— WHAT THE TASK ASKS —
Every line below needs to be returned exactly as written.

— PROVIDED DATA —
——————
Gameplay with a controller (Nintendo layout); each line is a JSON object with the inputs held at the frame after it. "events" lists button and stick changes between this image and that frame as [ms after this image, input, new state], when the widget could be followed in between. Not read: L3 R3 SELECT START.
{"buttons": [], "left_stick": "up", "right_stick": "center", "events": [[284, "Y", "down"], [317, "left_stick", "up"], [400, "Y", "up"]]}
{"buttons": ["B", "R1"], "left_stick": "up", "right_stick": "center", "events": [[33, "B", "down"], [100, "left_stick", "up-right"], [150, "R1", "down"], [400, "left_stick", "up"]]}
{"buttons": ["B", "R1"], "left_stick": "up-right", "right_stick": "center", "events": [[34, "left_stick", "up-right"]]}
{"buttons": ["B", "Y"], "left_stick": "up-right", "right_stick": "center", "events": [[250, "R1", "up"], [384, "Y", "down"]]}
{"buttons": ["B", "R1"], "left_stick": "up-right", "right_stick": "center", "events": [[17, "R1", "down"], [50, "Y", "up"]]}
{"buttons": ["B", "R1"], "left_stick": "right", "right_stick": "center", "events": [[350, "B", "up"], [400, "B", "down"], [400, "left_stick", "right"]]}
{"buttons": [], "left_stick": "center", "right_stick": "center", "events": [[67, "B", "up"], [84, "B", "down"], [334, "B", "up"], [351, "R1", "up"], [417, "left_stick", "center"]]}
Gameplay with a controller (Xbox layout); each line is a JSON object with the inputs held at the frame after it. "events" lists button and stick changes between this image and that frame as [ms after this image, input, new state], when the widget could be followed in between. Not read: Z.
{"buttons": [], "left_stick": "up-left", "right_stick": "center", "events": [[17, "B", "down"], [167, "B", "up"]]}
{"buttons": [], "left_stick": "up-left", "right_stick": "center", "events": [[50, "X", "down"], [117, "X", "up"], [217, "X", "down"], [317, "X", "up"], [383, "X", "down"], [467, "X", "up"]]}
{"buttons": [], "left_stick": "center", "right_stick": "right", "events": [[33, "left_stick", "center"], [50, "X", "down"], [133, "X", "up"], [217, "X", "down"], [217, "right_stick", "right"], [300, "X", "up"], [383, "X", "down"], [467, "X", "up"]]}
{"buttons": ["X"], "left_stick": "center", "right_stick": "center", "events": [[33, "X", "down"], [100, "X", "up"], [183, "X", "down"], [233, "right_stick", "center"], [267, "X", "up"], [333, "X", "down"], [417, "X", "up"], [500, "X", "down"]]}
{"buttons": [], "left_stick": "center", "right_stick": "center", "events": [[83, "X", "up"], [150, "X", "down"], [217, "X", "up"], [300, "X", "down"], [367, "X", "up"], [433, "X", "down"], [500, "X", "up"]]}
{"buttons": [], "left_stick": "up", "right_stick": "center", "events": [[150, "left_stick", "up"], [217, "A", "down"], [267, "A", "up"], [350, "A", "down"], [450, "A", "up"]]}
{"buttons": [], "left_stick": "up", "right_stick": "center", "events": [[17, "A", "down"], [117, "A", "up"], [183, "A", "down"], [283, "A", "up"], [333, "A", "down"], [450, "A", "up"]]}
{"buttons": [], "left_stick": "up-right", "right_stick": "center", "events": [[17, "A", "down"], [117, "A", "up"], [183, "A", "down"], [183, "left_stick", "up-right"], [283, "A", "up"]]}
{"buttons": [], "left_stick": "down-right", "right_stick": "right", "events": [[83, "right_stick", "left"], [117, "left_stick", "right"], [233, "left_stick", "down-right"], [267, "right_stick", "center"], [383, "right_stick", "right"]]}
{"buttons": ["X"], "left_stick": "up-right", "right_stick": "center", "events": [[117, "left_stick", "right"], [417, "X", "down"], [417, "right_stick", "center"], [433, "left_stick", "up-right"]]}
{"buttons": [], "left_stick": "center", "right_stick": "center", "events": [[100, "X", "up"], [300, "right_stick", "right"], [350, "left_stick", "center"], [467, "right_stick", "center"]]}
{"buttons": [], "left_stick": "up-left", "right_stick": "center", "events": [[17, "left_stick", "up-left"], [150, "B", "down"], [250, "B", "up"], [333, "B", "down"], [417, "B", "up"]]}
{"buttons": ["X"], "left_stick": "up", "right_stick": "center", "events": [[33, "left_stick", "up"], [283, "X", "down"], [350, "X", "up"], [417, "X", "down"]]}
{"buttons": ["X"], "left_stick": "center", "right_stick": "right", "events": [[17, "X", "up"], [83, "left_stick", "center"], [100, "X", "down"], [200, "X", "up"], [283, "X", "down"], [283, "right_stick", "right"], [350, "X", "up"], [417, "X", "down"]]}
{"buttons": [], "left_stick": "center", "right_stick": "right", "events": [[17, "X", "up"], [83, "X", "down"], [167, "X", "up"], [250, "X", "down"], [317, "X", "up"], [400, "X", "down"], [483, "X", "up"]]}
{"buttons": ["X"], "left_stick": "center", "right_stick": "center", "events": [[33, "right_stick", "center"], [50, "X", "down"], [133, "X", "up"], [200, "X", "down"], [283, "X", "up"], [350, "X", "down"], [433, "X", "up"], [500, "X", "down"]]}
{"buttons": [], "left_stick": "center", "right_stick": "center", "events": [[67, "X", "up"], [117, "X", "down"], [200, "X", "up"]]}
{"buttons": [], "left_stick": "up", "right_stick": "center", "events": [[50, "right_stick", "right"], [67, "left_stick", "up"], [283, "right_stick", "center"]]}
——————
— OUTPUT BELOW —
Gameplay with a controller (Nintendo layout); each line is a JSON object with the inputs held at the frame after it. "events" lists button and stick changes between this image and that frame as [ms after this image, input, new state], when the widget could be followed in between. Not read: L3 R3 SELECT START.
{"buttons": [], "left_stick": "up", "right_stick": "center", "events": [[284, "Y", "down"], [317, "left_stick", "up"], [400, "Y", "up"]]}
{"buttons": ["B", "R1"], "left_stick": "up", "right_stick": "center", "events": [[33, "B", "down"], [100, "left_stick", "up-right"], [150, "R1", "down"], [400, "left_stick", "up"]]}
{"buttons": ["B", "R1"], "left_stick": "up-right", "right_stick": "center", "events": [[34, "left_stick", "up-right"]]}
{"buttons": ["B", "Y"], "left_stick": "up-right", "right_stick": "center", "events": [[250, "R1", "up"], [384, "Y", "down"]]}
{"buttons": ["B", "R1"], "left_stick": "up-right", "right_stick": "center", "events": [[17, "R1", "down"], [50, "Y", "up"]]}
{"buttons": ["B", "R1"], "left_stick": "right", "right_stick": "center", "events": [[350, "B", "up"], [400, "B", "down"], [400, "left_stick", "right"]]}
{"buttons": [], "left_stick": "center", "right_stick": "center", "events": [[67, "B", "up"], [84, "B", "down"], [334, "B", "up"], [351, "R1", "up"], [417, "left_stick", "center"]]}
Gameplay with a controller (Xbox layout); each line is a JSON object with the inputs held at the frame after it. "events" lists button and stick changes between this image and that frame as [ms after this image, input, new state], when the widget could be followed in between. Not read: Z.
{"buttons": [], "left_stick": "up-left", "right_stick": "center", "events": [[17, "B", "down"], [167, "B", "up"]]}
{"buttons": [], "left_stick": "up-left", "right_stick": "center", "events": [[50, "X", "down"], [117, "X", "up"], [217, "X", "down"], [317, "X", "up"], [383, "X", "down"], [467, "X", "up"]]}
{"buttons": [], "left_stick": "center", "right_stick": "right", "events": [[33, "left_stick", "center"], [50, "X", "down"], [133, "X", "up"], [217, "X", "down"], [217, "right_stick", "right"], [300, "X", "up"], [383, "X", "down"], [467, "X", "up"]]}
{"buttons": ["X"], "left_stick": "center", "right_stick": "center", "events": [[33, "X", "down"], [100, "X", "up"], [183, "X", "down"], [233, "right_stick", "center"], [267, "X", "up"], [333, "X", "down"], [417, "X", "up"], [500, "X", "down"]]}
{"buttons": [], "left_stick": "center", "right_stick": "center", "events": [[83, "X", "up"], [150, "X", "down"], [217, "X", "up"], [300, "X", "down"], [367, "X", "up"], [433, "X", "down"], [500, "X", "up"]]}
{"buttons": [], "left_stick": "up", "right_stick": "center", "events": [[150, "left_stick", "up"], [217, "A", "down"], [267, "A", "up"], [350, "A", "down"], [450, "A", "up"]]}
{"buttons": [], "left_stick": "up", "right_stick": "center", "events": [[17, "A", "down"], [117, "A", "up"], [183, "A", "down"], [283, "A", "up"], [333, "A", "down"], [450, "A", "up"]]}
{"buttons": [], "left_stick": "up-right", "right_stick": "center", "events": [[17, "A", "down"], [117, "A", "up"], [183, "A", "down"], [183, "left_stick", "up-right"], [283, "A", "up"]]}
{"buttons": [], "left_stick": "down-right", "right_stick": "right", "events": [[83, "right_stick", "left"], [117, "left_stick", "right"], [233, "left_stick", "down-right"], [267, "right_stick", "center"], [383, "right_stick", "right"]]}
{"buttons": ["X"], "left_stick": "up-right", "right_stick": "center", "events": [[117, "left_stick", "right"], [417, "X", "down"], [417, "right_stick", "center"], [433, "left_stick", "up-right"]]}
{"buttons": [], "left_stick": "center", "right_stick": "center", "events": [[100, "X", "up"], [300, "right_stick", "right"], [350, "left_stick", "center"], [467, "right_stick", "center"]]}
{"buttons": [], "left_stick": "up-left", "right_stick": "center", "events": [[17, "left_stick", "up-left"], [150, "B", "down"], [250, "B", "up"], [333, "B", "down"], [417, "B", "up"]]}
{"buttons": ["X"], "left_stick": "up", "right_stick": "center", "events": [[33, "left_stick", "up"], [283, "X", "down"], [350, "X", "up"], [417, "X", "down"]]}
{"buttons": ["X"], "left_stick": "center", "right_stick": "right", "events": [[17, "X", "up"], [83, "left_stick", "center"], [100, "X", "down"], [200, "X", "up"], [283, "X", "down"], [283, "right_stick", "right"], [350, "X", "up"], [417, "X", "down"]]}
{"buttons": [], "left_stick": "center", "right_stick": "right", "events": [[17, "X", "up"], [83, "X", "down"], [167, "X", "up"], [250, "X", "down"], [317, "X", "up"], [400, "X", "down"], [483, "X", "up"]]}
{"buttons": ["X"], "left_stick": "center", "right_stick": "center", "events": [[33, "right_stick", "center"], [50, "X", "down"], [133, "X", "up"], [200, "X", "down"], [283, "X", "up"], [350, "X", "down"], [433, "X", "up"], [500, "X", "down"]]}
{"buttons": [], "left_stick": "center", "right_stick": "center", "events": [[67, "X", "up"], [117, "X", "down"], [200, "X", "up"]]}
{"buttons": [], "left_stick": "up", "right_stick": "center", "events": [[50, "right_stick", "right"], [67, "left_stick", "up"], [283, "right_stick", "center"]]}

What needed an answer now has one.